Potted Rosemary on Kitchen Counter
Credit: Ralph Anderson

7. Rosemary

Guilt Factor – 2

"Rosemary. I know. Pathetic." – Kelley Sassard, reader

Cut yourself some slack, Kelley. Everybody who tries to grow rosemary and other herbs in doors ends up killing them, unless they have a sun window or sunroom. Herbs despise the indoors because they need full sun and well-drained soil that's allowed to dry out between waterings. You overwatered it – you know you did. Indoor herbs are also prone to spider mites and mealybugs. Just. Say. No.

lavender plant flowers in pot
Credit: nevarpp/Getty Images

8. Lavender

Guilt Factor -- 10

"I can't keep lavender alive." – Melissa Thompson, reader

Didn't you read about plant seven, Melissa? Herbs, of which lavender is one, are harder than stale fruitcake to grow indoors. Lavender is a pain to grow outdoors. Why would you bring it indoors? Gotta give you a 10 for this one.

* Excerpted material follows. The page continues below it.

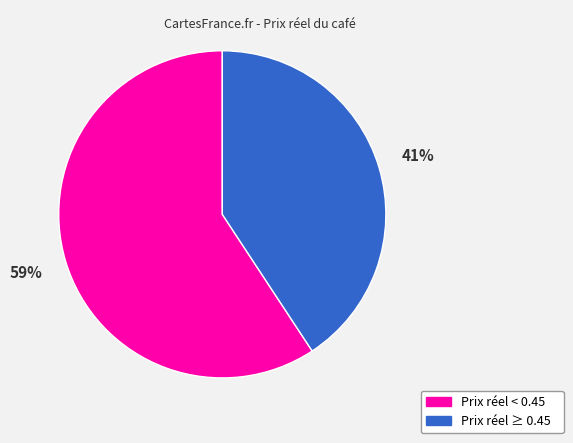

To the nearest percent, what is the average slice percentage?

50%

In a Low-Light Room: Maidenhair Fern
Credit: kf4851/Getty Images

9. Maidenhair Fern

Guilt Factor -- 3

"It does fine until I forget for a minute to put water in the pebble tray and then it gleefully dies." – Patti Smith

You'd think that a plant that thrives in shade would love growing indoors, but you'd be so wrong. It hates heated, dry indoor air. Frequently misting the foliage and placing in atop a pebble tray will help, but not if you forget the water.

Norfolk Island pine
Credit: DEA/G.CIGOLINI/Getty Images

10. Norfolk Island Pine

Guilt Factor – 0

"I used them as indoor Christmas trees, but they always died by March." – Jean Hutchinson

Yes, Jean, and by doing so, they did you a huge favor. These semi-tropical evergreen trees may start off small, but they never stop growing. Eventually, they'll push through the ceiling and roof, but not before all the lower branches have dropped. No one will take such monstrosities off of your hands. Count your blessings.